Ecco di cosa aveva bisogno quella sera, di sgranchirsi, di stirare gambe cuore e cervello passeggiando sottobraccio a una donna morbida e dalla voce melodiosa come certe belle canzoni di una volta. Una donna ancora attraente e sensuale, simpatica e disinteressata. Non le confidò alcuna di queste considerazioni che tuttavia trasparivano da ogni suo gesto, da ogni espressione, dalla sua voce. Ed è questo il vero segreto del tombeur: un atteggiamento genuino e sincero, perché le donne non sono sceme.
Passeggiarono a lungo, quasi senza parlare. Il buio incombeva ormai e il lago reggeva un luccicante strascico alla montagna punteggiata di luci mentre, nelle aiuole, i bassi cespugli tondeggianti sembravano docili animali addormentati. Quando raggiunsero la fontana della vergine, lui aspettò che il gorgoglio dell’acqua si modulasse in una sorta di preludio musicale e porse la sua magica, segreta, infallibile frase: «Quant’è bella madame!»
Lei tacque. Per quanto abituata ai complimenti, era stupita da quel tono schietto, persino ingenuo, e non sapeva bene cosa dovesse rispondere o fare. Così si comportò impulsivamente come aveva fatto forse la sua prima volta, stringendosi un po’ di più all’uomo e lasciandosi stringere un po’ di più. E Max si accorse del corpo sinuoso, tiepido, palpitante che aveva fra le mani. Sentiva il respiro di lei accelerare, a ricordargli i lontani incontri giovanili con le donne ardenti della sua terra, delle quali ritrovava i profumi, gli atteggiamenti. Nessun ricordo, invece, serbava delle brevi conquiste di tombeur che confondeva fra loro, se buone, o cancellava se cattive.

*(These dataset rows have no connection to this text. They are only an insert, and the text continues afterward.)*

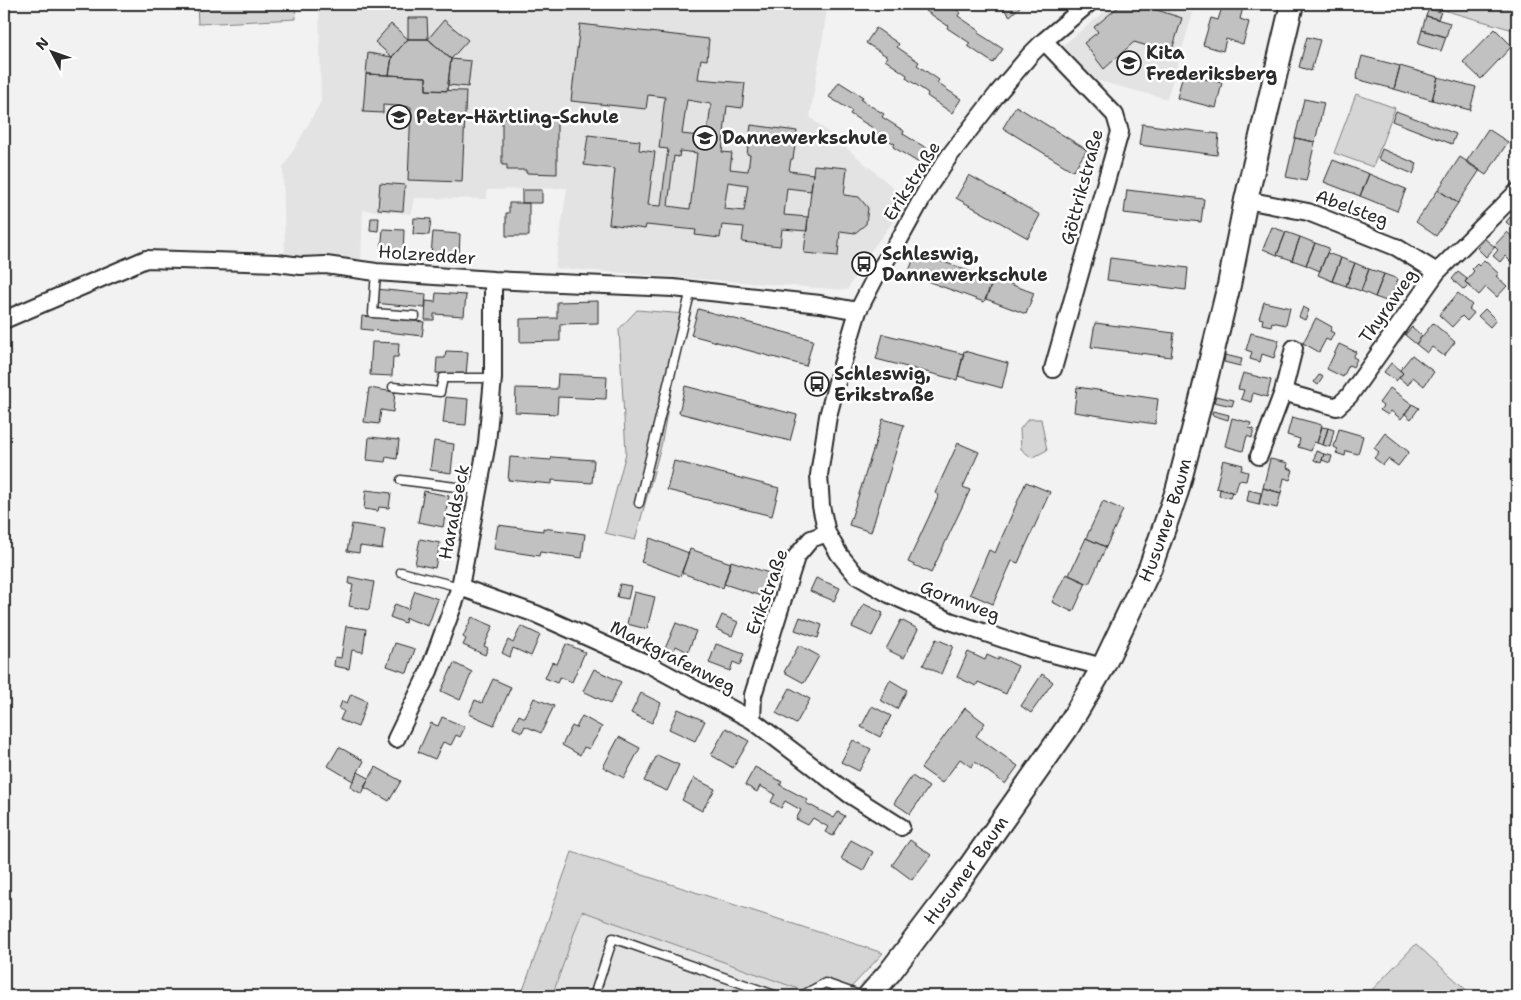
<svg xmlns="http://www.w3.org/2000/svg" width="1521" height="1000" viewBox="0 0 1521 1000" font-family="'Shantell Sans',sans-serif">
<style>
.built{fill:#e3e3e3}
.green{fill:#d5d5d5;stroke:#808080}
.building{fill:#c1c1c1;stroke:#2b2b2b;fill-rule:evenodd}
.lines{fill:none;stroke-linecap:round;stroke-linejoin:round}
.lane-casing{stroke:#2b2b2b;stroke-width:11}
.street-casing{stroke:#2b2b2b;stroke-width:20}
.secondary-casing{stroke:#2b2b2b;stroke-width:26}
.lane{stroke:#fff;stroke-width:8}
.street{stroke:#fff;stroke-width:16}
.secondary{stroke:#fff;stroke-width:22}
.labels{text-anchor:middle;stroke-width:5;stroke-linejoin:round;paint-order:stroke}
.poi-label{font-size:18px;font-weight:bold;fill:#2b2b2b;stroke:#fff;text-anchor:start}
.street-label{font-size:18px;fill:#2b2b2b;stroke:#fff}
</style>
<rect width="100%" height="100%" fill="#f2f2f2"/>
<filter id="ink" filterUnits="userSpaceOnUse"><feTurbulence type="fractalNoise" baseFrequency=".02" numOctaves="2"/><feDisplacementMap in="SourceGraphic" scale="10" xChannelSelector="R" yChannelSelector="G"/><feConvolveMatrix kernelMatrix="1 2 1 2 8 2 1 2 1" color-interpolation-filters="sRGB"/></filter>
<g filter="url(#ink)">
<path class="built" d="M319,4H828L810,117L909,201L866,257L847,290L555,268L567,188L487,190V199L414,198L411,214L363,210L361,260L285,255L283,168L321,102Z
M1115,4H1157L1193,13L1167,99L1095,80L1063,45Z
M582,911L818,996H552Z"/>
<path class="green" d="M197,4H295L296,19L198,24Z
M1422,4H1517V31Z
M1356,94L1395,108L1373,167L1334,153Z
M637,310L685,314L661,446L635,540L605,533L626,453L619,329Z
M1028,419H1041L1047,450L1032,458L1021,449L1020,429Z
M572,852L883,953L843,996H818L582,911L552,996H521Z
M1416,944L1473,996H1366Z"/>
<path class="building" d="M922,4H947L960,12L958,16L980,31L978,33L1003,49L993,63L968,46L970,43L947,28L948,26L926,11L929,8Z
M999,4H1023L1010,16Z
M1122,4H1138L1182,18L1171,53L1134,42L1104,69L1084,43L1098,32L1094,27Z
M1223,4H1244L1240,19L1249,22L1243,44L1226,39L1223,51L1203,45L1211,18L1218,20Z
M1429,9L1441,12L1438,19L1426,16Z
M1426,16L1450,23L1446,37L1422,30Z
M408,18H427L428,39H408Z
M444,20L468,40L451,59L428,39Z
M391,24L408,39L392,57L375,42Z
M580,24L709,39L707,60L701,59L698,79L745,83L742,108L727,106L722,152L732,153L730,169L748,171L750,155L747,154L751,125L797,131L793,159H791L789,171L813,174L811,191L787,188L784,215L808,217L807,231L782,229L780,246L742,242L744,227L722,225L720,238L695,235L696,230L646,225L645,229L609,224L615,169L584,165L588,135L640,141L639,150L655,152L648,205L661,206L668,149L659,148L665,97L648,95L646,109L571,101ZM687,100L711,104L707,137L682,134ZM680,151L697,153L690,209L668,206L674,156L679,157ZM728,182L748,185L744,211L724,209Z
M876,28L899,44L897,47L919,62L917,65L939,80L937,83L961,99L952,113L927,96L928,93L906,78L907,75L885,60L888,57L866,43Z
M1495,29L1512,46L1481,79L1463,62Z
M1422,30L1446,37L1441,51L1418,44Z
M1307,37L1320,40L1311,71L1299,67Z
M408,39H428L451,59L447,91L426,90V77L389,75L392,57Z
M368,53L392,57L389,75L366,74Z
M1362,56L1400,66L1394,89L1356,79Z
M451,59L471,61L468,87L448,85Z
M1400,66L1438,77L1432,100L1394,89Z
M366,74L426,77V90L466,91L462,182L408,180L411,107L383,105V113L363,112Z
M1183,74L1222,83L1216,108L1177,98Z
M1438,77L1476,87L1470,110L1432,100Z
M839,82L863,97L861,100L884,114L882,117L904,131L903,134L928,149L919,163L893,147L895,144L871,130L873,128L850,114L852,111L829,97Z
M1304,99L1324,103L1315,142L1295,138Z
M1016,106L1087,150L1073,171L1003,128Z
M1396,111L1456,134L1452,144L1392,121Z
M502,118H557V174L526,173V170H507V165H502Z
M1142,124L1219,134L1217,155L1139,145Z
M1488,129L1508,142L1486,175L1466,162Z
M1295,138L1315,142L1306,181L1286,177Z
M1382,149L1417,164L1413,174L1378,159Z
M1460,157L1480,170L1458,203L1438,190Z
M1333,160L1369,174L1360,196L1324,182Z
M814,165L847,168L844,195L859,197L868,208L866,224L855,233L840,231L838,256L804,253Z
M1369,174L1406,189L1397,211L1360,196Z
M969,175L1040,215L1028,238L956,198Z
M380,183L405,185L403,211L378,209Z
M522,190H542V203H522Z
M1127,190L1204,199L1201,222L1124,213Z
M1438,190L1458,203L1436,236L1416,222Z
M509,203H529V236H506V213H509Z
M1510,217L1517,223L1514,229L1506,222Z
M371,218H379L378,231L370,230Z
M414,218L431,219L429,235L413,234Z
M1272,227L1286,232L1277,255L1263,249Z
M383,229L404,230L403,254L381,252Z
M433,232L460,234L459,257L431,255Z
M1286,232L1300,237L1292,260L1277,255Z
M1507,232L1517,241V264L1515,266L1505,256L1500,262L1493,256L1498,250L1494,246Z
M1300,237L1315,243L1306,265L1292,260Z
M1485,239L1495,247L1486,257L1477,248Z
M1315,243L1329,248L1320,271L1306,265Z
M916,252L993,280L984,302L908,274Z
M1327,253L1341,258L1332,281L1318,275Z
M1110,258L1188,268L1186,290L1107,280Z
M1341,258L1355,263L1346,286L1332,281Z
M1484,260L1499,274L1496,276L1507,286L1497,297L1486,287L1479,295L1465,282L1474,271L1472,269L1477,264L1479,266Z
M1355,263L1369,269L1361,291L1346,286Z
M1369,269L1384,274L1375,297L1361,291Z
M1458,272L1467,279L1465,282L1469,285L1464,290L1452,279Z
M1384,274L1398,279L1389,302L1375,297Z
M994,278L1034,293L1026,314L986,299Z
M376,289L426,294L425,308L374,303Z
M436,293L466,295L464,316L434,314V320H425L426,301L435,302Z
M1458,293L1472,305L1469,309L1474,313L1467,321L1462,316L1452,327L1439,315Z
M598,301V323L560,324V341L520,342V319L557,318V302Z
M1264,302L1290,308L1286,325L1272,322L1271,326L1262,324L1263,319L1259,318Z
M1303,307L1309,310L1305,320L1299,317Z
M698,309L813,340L806,366L691,335Z
M1485,309L1496,320L1490,327L1478,316Z
M362,316L424,322L422,336L361,329Z
M1316,318L1332,327L1330,331L1334,333L1330,341L1326,339L1319,352L1303,343Z
M1095,323L1174,333L1171,357L1091,347Z
M1433,323L1455,342L1444,356L1432,347L1427,353L1416,344Z
M1412,327L1422,336L1416,344L1405,335Z
M1251,333L1279,340L1274,358L1262,354L1260,362L1250,359L1252,352L1246,350Z
M883,334L964,354L957,380L876,359Z
M372,342L399,343L398,357H393L392,376L370,375Z
M1339,344L1356,352L1353,357L1357,359L1353,367L1349,365L1343,377L1327,369Z
M446,351L468,352L466,375L436,373L437,358H445Z
M964,351L1008,363L1002,388L958,376Z
M1225,355L1242,359L1240,366L1224,362Z
M1412,355L1434,372L1424,386L1413,377L1408,385L1399,378L1403,373L1400,370Z
M1391,363L1403,373L1396,381L1384,372Z
M1243,373L1271,380L1267,397L1253,393L1251,402L1241,399L1244,390L1238,389Z
M558,374L607,376L606,399L558,397L557,414L515,412L516,388L557,389Z
M1319,375L1323,377L1318,385L1314,382Z
M685,386L797,415L790,441L679,413Z
M1077,387L1158,399L1155,424L1074,412Z
M369,388L395,392L393,412L381,410L379,424L364,422Z
M1390,388L1412,404L1401,419L1391,411L1388,415L1380,410L1383,406L1379,403Z
M1216,396L1234,400L1232,406L1214,402Z
M446,397L468,399L466,425L443,423Z
M1412,404L1419,408L1411,419L1405,414Z
M1213,411L1229,415L1228,420L1212,415Z
M1292,417L1322,425L1317,443L1314,442L1311,451L1298,447L1300,439L1287,435Z
M1232,418L1251,423L1249,428L1254,429L1252,438L1247,436L1243,451L1225,446Z
M883,419L904,425L871,532L849,525Z
M1322,427L1328,428L1323,445L1317,443Z
M1328,428L1334,430L1330,447L1323,445Z
M1339,429L1363,436L1358,454L1346,451L1345,456L1336,453L1338,449L1334,447Z
M1385,433L1409,452L1398,466L1388,459L1383,465L1374,458L1379,452L1374,448Z
M369,437L399,440L397,459L386,457L385,462L367,460Z
M434,441L454,444L451,473L430,470Z
M958,443L979,452L963,487L970,490L931,573L908,562L939,495L935,493Z
M1316,451L1324,454L1321,463L1314,460Z
M1324,454L1332,456L1330,463L1322,460Z
M510,457L551,460L552,457L594,460L592,483L552,480V484L508,480Z
M1270,459L1288,463L1287,468L1293,470L1290,480L1284,478L1281,493L1263,488Z
M1223,460L1243,465L1241,470L1248,472L1246,481L1239,480L1235,493L1216,488Z
M674,461L779,488L772,516L667,490Z
M1026,482L1050,492L1018,563L1012,561L993,604L970,594L989,550L995,553Z
M1263,488L1281,493L1277,508L1259,504Z
M1220,489L1232,492L1230,498L1219,496Z
M366,490L391,493L389,508L379,507L378,511L364,509Z
M1249,490L1261,493L1259,504L1247,501Z
M424,491L449,496L443,527L418,522Z
M1103,501L1123,510L1106,547L1086,538Z
M352,524L385,529L382,549L360,546L359,553L347,551Z
M498,525L543,531V528L585,534L582,558L540,552L539,556L494,549Z
M650,538L689,553L680,576L641,562Z
M1086,538L1106,547L1089,584L1069,575Z
M420,539L440,543L435,568L415,564Z
M690,549L731,563L723,588L682,573Z
M731,561L769,573L761,596L724,584Z
M1066,574L1086,583L1073,612L1052,602Z
M350,577L374,582L369,610L349,606L353,585L349,584Z
M816,578L840,588L834,601L810,591Z
M620,584L631,586L628,599L617,597Z
M415,591L438,599L428,626L406,618L405,623L390,617L395,604L408,609Z
M634,592L655,597L647,629L627,624Z
M864,604L883,613L872,636L852,627Z
M722,615L738,622L732,636L716,629Z
M472,617L493,626L484,646L488,648L485,655L463,645L466,639L463,637Z
M800,617L822,625L818,638L795,630Z
M901,620L918,629L904,658L886,649Z
M676,623L696,631L688,652L676,646L672,655L664,651Z
M346,626L366,629L363,652L352,650L349,669L334,666L335,657L341,658Z
M521,626L540,635L531,656L513,648L510,657L502,653L508,640L513,643Z
M936,639L953,646L941,674L923,665Z
M395,643L415,649L407,673L387,666Z
M566,644L585,652L572,682L560,677L557,683L545,678L552,662L557,664Z
M716,644L744,654L740,665L733,662L730,671L709,663Z
M799,645L819,656L804,683L784,672Z
M968,652L985,660L987,655L998,660L999,657L1018,666L1006,694L978,682L976,686L957,677Z
M454,663L472,672L460,700L441,691Z
M594,669L621,682L610,704L583,691Z
M1042,674L1053,682L1031,713L1021,706Z
M493,679L511,687L494,725L469,714L475,700L482,703Z
M890,680L907,690L897,709L880,700Z
M790,688L810,699L796,724L776,713Z
M641,693L661,703L652,723L631,713Z
M351,694L367,701L358,727L340,720L344,711L339,709L342,701L347,703Z
M534,698L554,706L541,733L525,726L522,732L513,728L519,715L525,718Z
M872,706L891,716L880,737L861,727Z
M965,708L985,723L976,736L1018,766L1005,784L975,762L971,767L960,759L942,783L921,768Z
M678,709L705,721L695,741L669,729Z
M582,716L602,727L589,749L584,747L580,755L562,745L572,726L576,728Z
M442,717L465,727L460,737L456,735L451,745L443,742L435,759L418,752L431,723L438,726Z
M726,728L749,741L733,768L711,755Z
M619,737L640,748L624,778L603,767Z
M853,740L871,749L859,771L841,762Z
M339,747L364,761L353,781L328,766Z
M657,755L679,765L667,791L644,781Z
M376,767L401,781L389,801L364,787Z
M755,767L782,782L780,785L808,800L806,803L834,818L838,812L845,816L833,836L825,832L828,827L813,818L808,825L796,819L801,810L785,801L781,808L771,802L775,794L760,786L757,792L745,785Z
M358,772L369,778L362,794L350,787Z
M912,776L929,787L910,814L894,803Z
M694,778L715,789L702,811L682,800Z
M851,840L873,852L863,871L841,859Z
M910,840L931,855L912,880L892,865Z"/>
<g class="lines">
<g class="lane-casing">
<path id="lane" d="M376,272L373,313L415,316
M393,387L440,392L443,378H493
M401,480L479,490
M639,503L691,290
M401,572L460,587
M594,996L613,938L777,996
M801,996L825,983L862,996"/>
</g>
<g class="street-casing">
<path id="street" d="M1088,4L1044,41L1030,55L998,93L950,155L929,186L898,242L878,272L858,311L838,378L828,416L819,475L821,506L827,533L839,554L856,575L889,594L950,621L1030,648L1103,667
M1044,41L1115,115L1120,132L1053,369
M1246,200L1308,212L1396,247L1437,272
M4,320L146,259L277,263L301,266L326,265L376,272L493,280L673,288L820,304L858,311
M1283,392L1337,407L1349,396L1437,272L1517,192
M1259,456L1283,392L1294,348
M460,587L536,614L650,665L752,720L849,794L901,827
M752,720L753,695L796,557L811,539L827,533
M396,739L429,671L460,587L487,443L493,378V280"/>
</g>
<g class="secondary-casing">
<g id="secondary">
<path id="s1" d="M869,996L890,972L966,872L1067,728L1103,667L1150,568L1177,491L1200,404L1229,285L1246,200L1292,4"/>
</g>
</g>
<use href="#lane" class="lane"/>
<use href="#street" class="street"/>
<use href="#secondary" class="secondary"/>
</g>
</g>
<defs>
<g id="school-ring" transform="scale(1.25)"><circle r="9.5" fill="#fff" stroke="#2b2b2b" stroke-width="1.5"/><path d="M0-5L7-2L0 1L-7-2ZM-4 1L0 2.5L4 1V4Q0 6-4 4Z" fill="#2b2b2b"/></g>
<g id="bus-ring" transform="scale(1.25)"><circle r="9.5" fill="#fff" stroke="#2b2b2b" stroke-width="1.5"/><path d="M-5-6H5V4H4V6H2V4H-2V6H-4V4H-5ZM-3.5-4V0h7V-4ZM-3.5 1.2v1.5H-2V1.2ZM2 1.2v1.5H3.5V1.2Z" fill="#2b2b2b"/></g>
</defs>
<g fill-rule="evenodd">
<use href="#school-ring" x="1129" y="63"/>
<use href="#school-ring" x="399" y="117"/>
<use href="#school-ring" x="705" y="138"/>
<use href="#bus-ring" x="864" y="264"/>
<use href="#bus-ring" x="817" y="384"/>
</g>
<g class="labels">
<g class="poi-label">
<text x="1146" y="59">Kita<tspan x="1146" dy="21">Frederiksberg</tspan></text>
<text x="416" y="123">Peter-Härtling-Schule</text>
<text x="722" y="144">Dannewerkschule</text>
<text x="882" y="260">Schleswig,<tspan x="882" dy="21">Dannewerkschule</tspan></text>
<text x="834" y="380">Schleswig,<tspan x="834" dy="21">Erikstraße</tspan></text>
</g>
<g class="street-label">
<text transform="translate(912 181) rotate(-58)" y="6">Erikstraße</text>
<text transform="translate(1082 187) rotate(-75)" y="6">Göttrikstraße</text>
<text transform="translate(1352 208) rotate(20)" y="6">Abelsteg</text>
<text transform="translate(427 255) rotate(4)" y="6">Holzredder</text>
<text transform="translate(1388 306) rotate(-55)" y="6">Thyraweg</text>
<text transform="translate(454 512) rotate(-79)" y="6">Haraldseck</text>
<text dy="6" stroke="none"><textPath href="#s1" startOffset="564">Husumer Baum</textPath></text>
<text transform="translate(767 592) rotate(-70)" y="6">Erikstraße</text>
<text transform="translate(960 601) rotate(21)" y="6">Gormweg</text>
<text transform="translate(673 657) rotate(27)" y="6">Markgrafenweg</text>
<text dy="6" stroke="none"><textPath href="#s1" startOffset="159">Husumer Baum</textPath></text>
</g>
</g>
<rect width="1521" height="1000" fill="none" stroke="#fff" stroke-width="20"/>
<rect x="10" y="10" width="1501" height="980" fill="none" stroke="#2b2b2b" stroke-width="2" filter="url(#ink)"/>
<g transform="translate(52 52) rotate(311)" stroke="#ffffff" stroke-width="4" paint-order="stroke">
<path d="M0-4L9 19L0 12L-9 19Z" fill="#2b2b2b"/>
<text y="-8" font-size="14" font-weight="bold" text-anchor="middle" fill="#2b2b2b">N</text>
</g>
</svg>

In breve decisero di raggiungere la vicina casa di lei, sulla strada per Porlezza, poco oltre il confine svizzero. Clelia aveva una vecchia e scassata BMW e Max la seguì con la sua Alfa.
Dopo la frontiera lasciarono la sponda del lago e raggiunsero un paesino appisolato fra i monti. “Ci sto il meno possibile. Qui, dopo le tre del pomeriggio sbaracca anche il sole” gli aveva confidato Clelia.
Abitava l’appartamento al primo piano di una graziosa casetta alpina con tanto di gerani e di ante in legno intagliato. L’interno dell’appartamento appariva più moderno e piuttosto polveroso anche per la gran quantità di oggetti e oggettini, dei quali, nessun cimelio che ricordasse la modesta carriera lirica della donna. “La Ricciarelli” non si celebrava e non si commemorava.
L’aria frizzante risvegliò l’appetito di entrambi e la donna sparì per pochi minuti al piano di sotto dove si procurò una piccola forma di formaggio locale, un profumato pane casereccio e una bottiglia di vino rosso. Si sedettero al tavolo sgombro della cucina e si servirono usando un coltello quale unica posata e suppellettile. Si guardarono:  avevano tutto quanto serve alla felicità.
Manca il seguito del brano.